The next day we drive back north to Fort McKay for lunch with Celina Harpe. She serves us baked bannock and a delicious moose stew – a first for me. Harpe is more than willing to share her life story with us, focusing a lot on the health issues in her community.

“In the old days, not many people died in one year. But we lost ten people last year – seven adults and three kids. Ten in one year is awful. My husband, Ed, sleeps all the time now because he has a cancerous tumour. There are dollars for housing but no clean water or air,” Harpe points out. “They’re going to build an extended care building right beside the river. But what about the toxic water?”

After hours of sharing, Celina wraps up with a moving story about her grandfather’s prediction of the devastation of their land.

“My grandfather used to sit on top of the hill – only he had a house there then. He’d look at the river for hours. I ran over one day and sat with him when I was a little girl. He said, ‘You know, God gave this river and ice and clear water – it’s so beautiful. In the future, if you have children, you’re going to have to tell them the white man is going to spoil that water. You’re going to have to buy clean water and they’re going to dig big holes for oil. There’s lots of oil here. They will tear up mother earth. Nice trees will be torn up. I don’t know where your grandchildren are going to go after that. I don’t like it but I see it.’

“I still remember what he said,” Harpe says. “Now I think about it and he was so, so right. My grandfather’s hunting ground is right where Suncor is now.”

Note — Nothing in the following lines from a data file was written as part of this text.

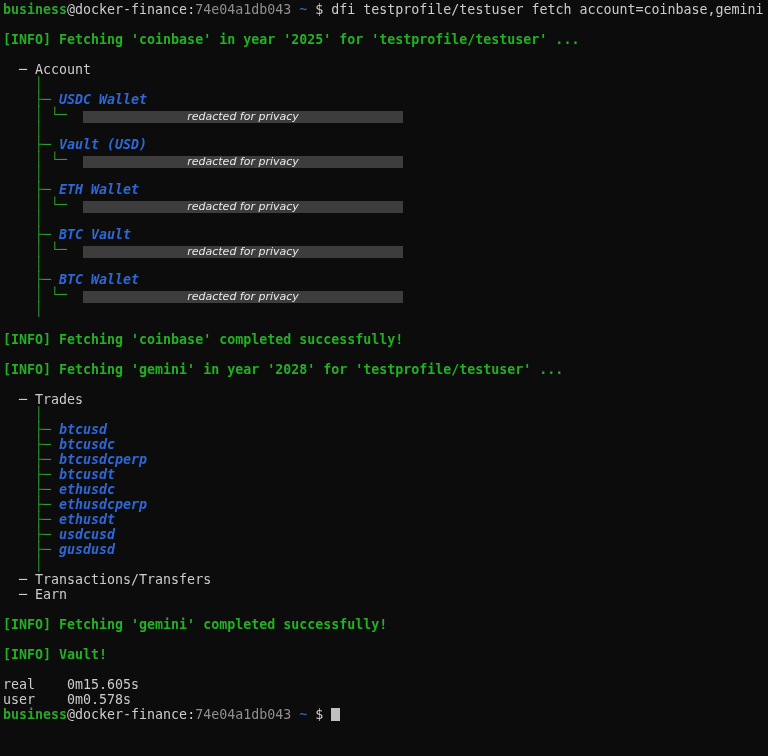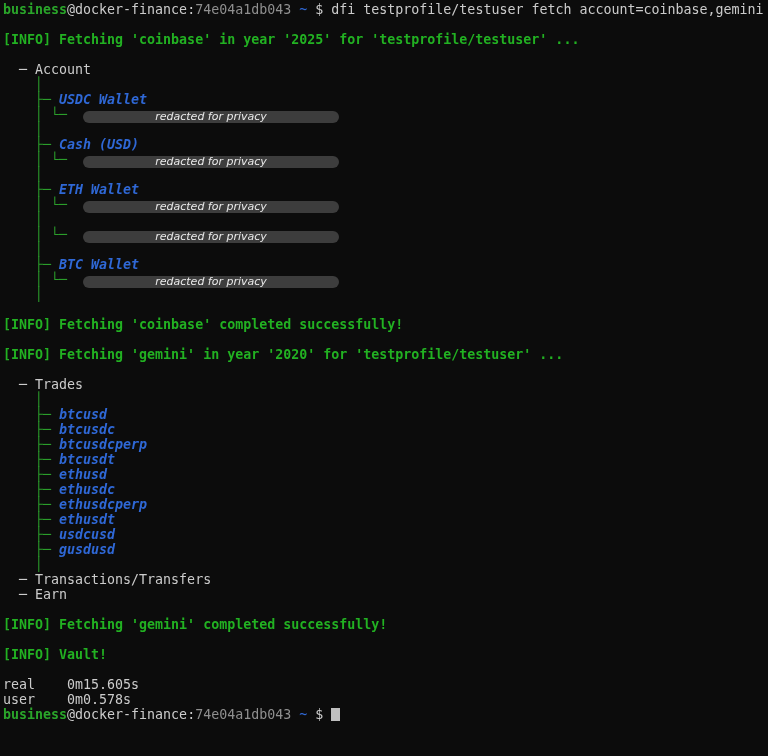--- a/index.html
+++ b/index.html
@@ -14,67 +14,66 @@
   }
   .row{height:15px;white-space:pre;}
   .seg-fg{color:var(--fg);}
   .seg-dim{color:var(--dim);}
   .seg-green{color:var(--green);font-weight:bold;}
   .seg-info{color:var(--info);font-weight:bold;}
   .seg-tree{color:var(--tree);}
   .seg-blue{color:var(--blue);font-weight:bold;font-style:italic;}
   .seg-bluep{color:var(--blue);}
   .redacted{
-    display:inline-block;width:256px;height:12px;background:var(--bar-bg);
+    display:inline-block;width:320px;height:12px;background:var(--bar-bg);
     color:var(--bar-fg);font-family:"DejaVu Sans",sans-serif;font-style:italic;
     font-size:11px;line-height:12px;text-align:center;vertical-align:-1px;
     font-weight:normal;
-    border-radius:6px;
   }
   .cursor{
     display:inline-block;width:9px;height:13px;background:var(--cursor);
     vertical-align:-2px;
   }
 </style>
 </head>
 <body>
 
 <div class="terminal">
     <div class="row"><span class="seg-green">business</span><span class="seg-fg">@docker-finance:</span><span class="seg-dim">74e04a1db043</span><span class="seg-fg"> </span><span class="seg-bluep">~</span><span class="seg-fg"> $ </span><span class="seg-fg">dfi testprofile/testuser fetch account=coinbase,gemini</span></div>
     <div class="row"></div>
     <div class="row"><span class="seg-info">[INFO] Fetching 'coinbase' in year '2025' for 'testprofile/testuser' ...</span></div>
     <div class="row"></div>
     <div class="row"><span class="seg-fg">  ─ Account</span></div>
     <div class="row"><span class="seg-tree">    │</span></div>
     <div class="row"><span class="seg-tree">    ├─ </span><span class="seg-blue">USDC Wallet</span></div>
     <div class="row"><span class="seg-tree">    │ └─  </span><span class="redacted">redacted for privacy</span></div>
     <div class="row"><span class="seg-tree">    │</span></div>
-    <div class="row"><span class="seg-tree">    ├─ </span><span class="seg-blue">Cash (USD)</span></div>
+    <div class="row"><span class="seg-tree">    ├─ </span><span class="seg-blue">Vault (USD)</span></div>
     <div class="row"><span class="seg-tree">    │ └─  </span><span class="redacted">redacted for privacy</span></div>
     <div class="row"><span class="seg-tree">    │</span></div>
     <div class="row"><span class="seg-tree">    ├─ </span><span class="seg-blue">ETH Wallet</span></div>
     <div class="row"><span class="seg-tree">    │ └─  </span><span class="redacted">redacted for privacy</span></div>
     <div class="row"><span class="seg-tree">    │</span></div>
+    <div class="row"><span class="seg-tree">    ├─ </span><span class="seg-blue">BTC Vault</span></div>
     <div class="row"><span class="seg-tree">    │ └─  </span><span class="redacted">redacted for privacy</span></div>
     <div class="row"><span class="seg-tree">    │</span></div>
     <div class="row"><span class="seg-tree">    ├─ </span><span class="seg-blue">BTC Wallet</span></div>
     <div class="row"><span class="seg-tree">    │ └─  </span><span class="redacted">redacted for privacy</span></div>
     <div class="row"><span class="seg-tree">    │</span></div>
     <div class="row"></div>
     <div class="row"><span class="seg-info">[INFO] Fetching 'coinbase' completed successfully!</span></div>
     <div class="row"></div>
-    <div class="row"><span class="seg-info">[INFO] Fetching 'gemini' in year '2020' for 'testprofile/testuser' ...</span></div>
+    <div class="row"><span class="seg-info">[INFO] Fetching 'gemini' in year '2028' for 'testprofile/testuser' ...</span></div>
     <div class="row"></div>
     <div class="row"><span class="seg-fg">  ─ Trades</span></div>
     <div class="row"><span class="seg-tree">    │</span></div>
     <div class="row"><span class="seg-tree">    ├─ </span><span class="seg-blue">btcusd</span></div>
     <div class="row"><span class="seg-tree">    ├─ </span><span class="seg-blue">btcusdc</span></div>
     <div class="row"><span class="seg-tree">    ├─ </span><span class="seg-blue">btcusdcperp</span></div>
     <div class="row"><span class="seg-tree">    ├─ </span><span class="seg-blue">btcusdt</span></div>
-    <div class="row"><span class="seg-tree">    ├─ </span><span class="seg-blue">ethusd</span></div>
     <div class="row"><span class="seg-tree">    ├─ </span><span class="seg-blue">ethusdc</span></div>
     <div class="row"><span class="seg-tree">    ├─ </span><span class="seg-blue">ethusdcperp</span></div>
     <div class="row"><span class="seg-tree">    ├─ </span><span class="seg-blue">ethusdt</span></div>
     <div class="row"><span class="seg-tree">    ├─ </span><span class="seg-blue">usdcusd</span></div>
     <div class="row"><span class="seg-tree">    ├─ </span><span class="seg-blue">gusdusd</span></div>
     <div class="row"><span class="seg-tree">    │</span></div>
     <div class="row"><span class="seg-fg">  ─ Transactions/Transfers</span></div>
     <div class="row"><span class="seg-fg">  ─ Earn</span></div>
     <div class="row"></div>
     <div class="row"><span class="seg-info">[INFO] Fetching 'gemini' completed successfully!</span></div>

I left the tar sands feeling quite overwhelmed. When you actually see the size of the devastation and the ruthlessness with which black gold is pursued, it’s easy to feel despair. I live within driving distance of one of the world’s most environmentally damaging activities and yet I had never seen it. I’m not alone. If I remain silent, I’m complicit. The key to change is our political will.